しかし、体は確かにゼリーのような質感で、プルプルとしている。
あまり動きは早くないようで、正直弱そうだ。
「ゼリー君、コースケを直して!」
マテリアが巨体に命令する。
ゼリー君と呼ばれたスライム人間が僕の足を触ると、傷が塞がり、若干体力も回復した気がする。
そういえば、以前、サハギンにやられて僕の肩が砕けた時も、一晩で治っていた。
あの時も、なんだかこのヌルッとしたものが、ついていた。
(ああ、あの時もこのスライムマンに助けてもらったのか・・・・・・、凄い能力だなスライムマン。
おそるべし。
・・・・・・でも、ゼリー君はないな。)
ぼうっとしていた僕に、2頭のゾンビ犬が襲いかかってくる。
とっさに、腕で顔を覆うと、さらにその外側に、大きな腕が覆いかぶさるように打撃を繰り出す。
グシャ、グシャという音とともに、スライムマンの拳が、ゾンビ犬を吹き飛ばす。
見た目とは違う鋭いパンチが2撃、それぞれの魔物を一発で仕留める。
スライムマンのパンチは打撃力もさることながら、その回復属性が、アンデッドの体を蒸発させる致命的な攻撃となるようだ。
(凄い!凄いよ!スライムマン!おそるべし。)
「ガンバレー!ゼリー君!そのままやっつけちゃえ!」
マテリアはスライムマンの強さに興奮している。
マテリアもこんなにスライムマンが強いのは知らなかっただろう。
僕も一緒に応援していた。
「スライムマン強いぞ!いけいけぇーー!!!!」
僕はスライムマンと呼びたい。
そうして、スライムマンはこの階のほとんどの魔物をやっつけてしまった。
ぼくらは、こうして、さらに下の階のゾンビやグール、36階のゾンビ騎士まで、スライムマンを中心に攻略を進めることができた。
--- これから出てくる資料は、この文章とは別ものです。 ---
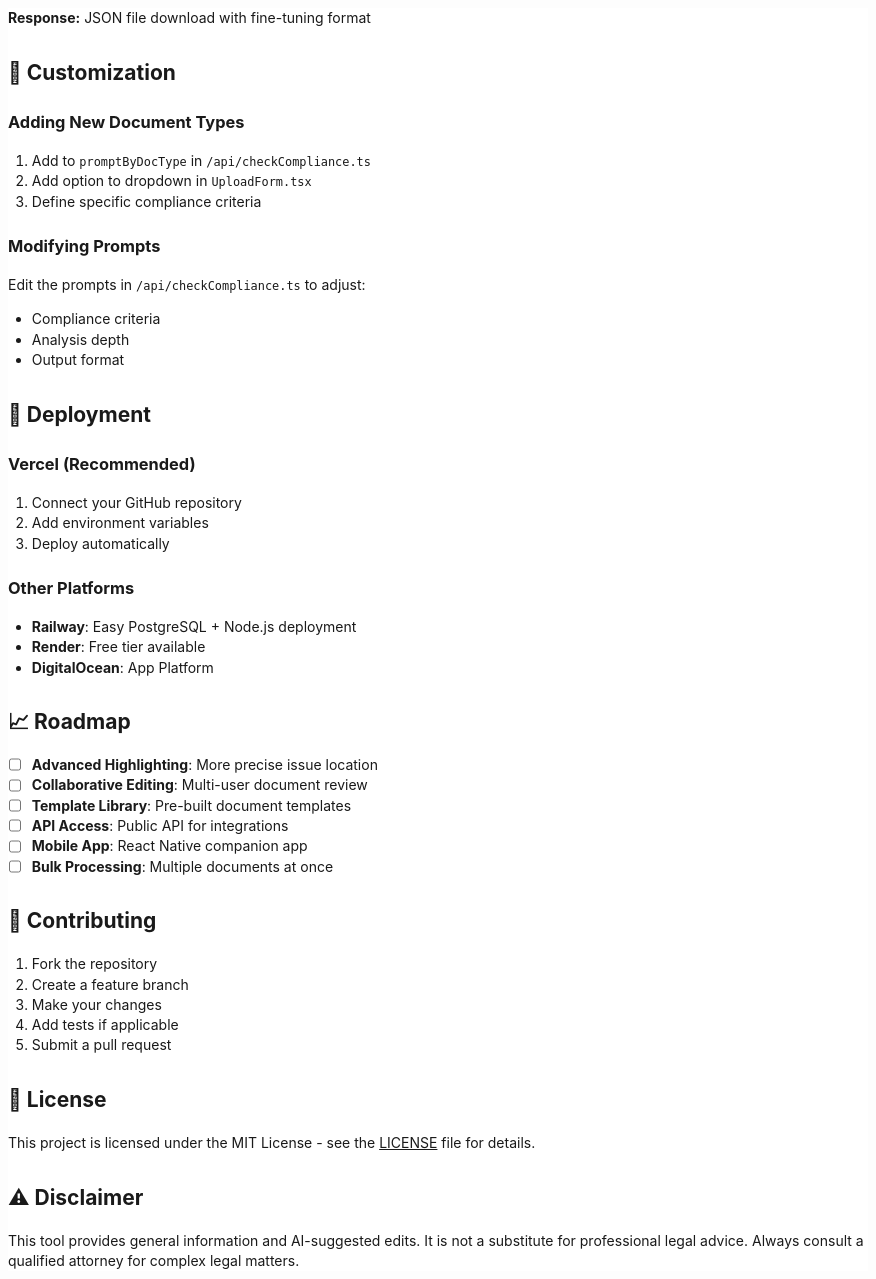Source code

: **Response:** JSON file download with fine-tuning format

## 🔧 Customization

### Adding New Document Types
1. Add to `promptByDocType` in `/api/checkCompliance.ts`
2. Add option to dropdown in `UploadForm.tsx`
3. Define specific compliance criteria

### Modifying Prompts
Edit the prompts in `/api/checkCompliance.ts` to adjust:
- Compliance criteria
- Analysis depth
- Output format

## 🚀 Deployment

### Vercel (Recommended)
1. Connect your GitHub repository
2. Add environment variables
3. Deploy automatically

### Other Platforms
- **Railway**: Easy PostgreSQL + Node.js deployment
- **Render**: Free tier available
- **DigitalOcean**: App Platform

## 📈 Roadmap

- [ ] **Advanced Highlighting**: More precise issue location
- [ ] **Collaborative Editing**: Multi-user document review
- [ ] **Template Library**: Pre-built document templates
- [ ] **API Access**: Public API for integrations
- [ ] **Mobile App**: React Native companion app
- [ ] **Bulk Processing**: Multiple documents at once

## 🤝 Contributing

1. Fork the repository
2. Create a feature branch
3. Make your changes
4. Add tests if applicable
5. Submit a pull request

## 📄 License

This project is licensed under the MIT License - see the [LICENSE](LICENSE) file for details.

## ⚠️ Disclaimer

This tool provides general information and AI-suggested edits. It is not a substitute for professional legal advice. Always consult a qualified attorney for complex legal matters.
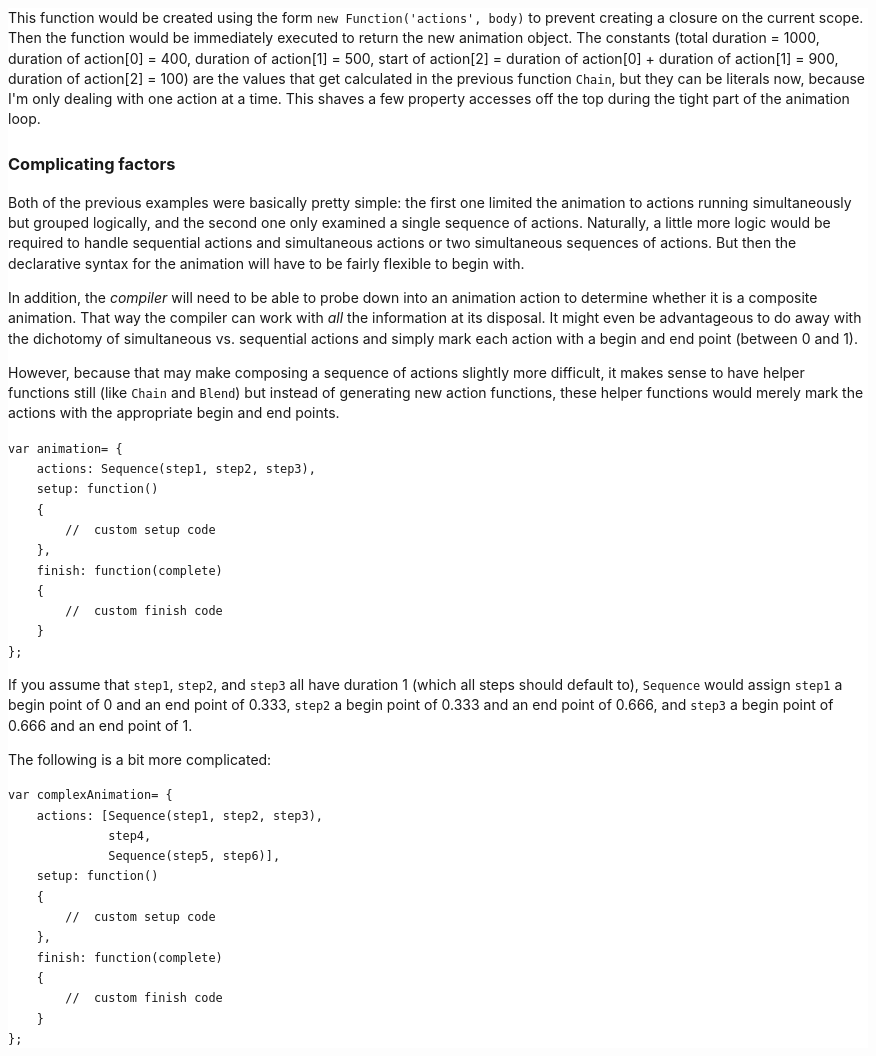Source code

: This function would be created using the form `new Function('actions', body)` to prevent creating a closure on the current scope. Then the function would be immediately executed to return the new animation object. The constants (total duration = 1000, duration of action[0] = 400, duration of action[1] = 500, start of action[2] = duration of action[0] + duration of action[1] = 900, duration of action[2] = 100) are the values that get calculated in the previous function `Chain`, but they can be literals now, because I'm only dealing with one action at a time. This shaves a few property accesses off the top during the tight part of the animation loop.

### Complicating factors

Both of the previous examples were basically pretty simple: the first one limited the animation to actions running simultaneously but grouped logically, and the second one only examined a single sequence of actions. Naturally, a little more logic would be required to handle sequential actions and simultaneous actions or two simultaneous sequences of actions. But then the declarative syntax for the animation will have to be fairly flexible to begin with.

In addition, the _compiler_ will need to be able to probe down into an animation action to determine whether it is a composite animation. That way the compiler can work with _all_ the information at its disposal. It might even be advantageous to do away with the dichotomy of simultaneous vs. sequential actions and simply mark each action with a begin and end point (between 0 and 1).

However, because that may make composing a sequence of actions slightly more difficult, it makes sense to have helper functions still (like `Chain` and `Blend`) but instead of generating new action functions, these helper functions would merely mark the actions with the appropriate begin and end points.

    var animation= {
        actions: Sequence(step1, step2, step3),
        setup: function()
        {
            //  custom setup code
        },
        finish: function(complete)
        {
            //  custom finish code
        }
    };

If you assume that `step1`, `step2`, and `step3` all have duration 1 (which all steps should default to), `Sequence` would assign `step1` a begin point of 0 and an end point of 0.333, `step2` a begin point of 0.333 and an end point of 0.666, and `step3` a begin point of 0.666 and an end point of 1.

The following is a bit more complicated:

    var complexAnimation= {
        actions: [Sequence(step1, step2, step3),
                  step4,
                  Sequence(step5, step6)],
        setup: function()
        {
            //  custom setup code
        },
        finish: function(complete)
        {
            //  custom finish code
        }
    };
スライムマンの相性の良さがあったと言え、36階を攻略した時には、更に1ヶ月ほどを費やしていた。
そして、僕らは第4層が始まる37階に進むとそこからの魔物は、どうも悪魔のような生物に見える。
大きなハゲ頭に蝙蝠のような翼を付けて、角が生えている。
手と足の指先には鋭い爪がある、真っ黒な怪物だ。
大きさは1メートル程度と小さいが、動きが早く、1匹倒すのにもかなり時間がかかった。
そうして、この階を制圧するのに、5日程度の時間を要した。
さらにそれ以降の階もやはり、ヤギのような頭と、足には蹄を持った悪魔など、強力な魔物に手をやいた。
どうにかこうにか僕らが48階のその大空洞と、一目で伯爵が《悪魔ゲート》と呼んでいた大きな門のある場所についた時には、ダンジョン攻略開始してから206日、つまり半年以上が経っていた。
そして、僕らの前に本当の悪魔が現れた・・・・・・。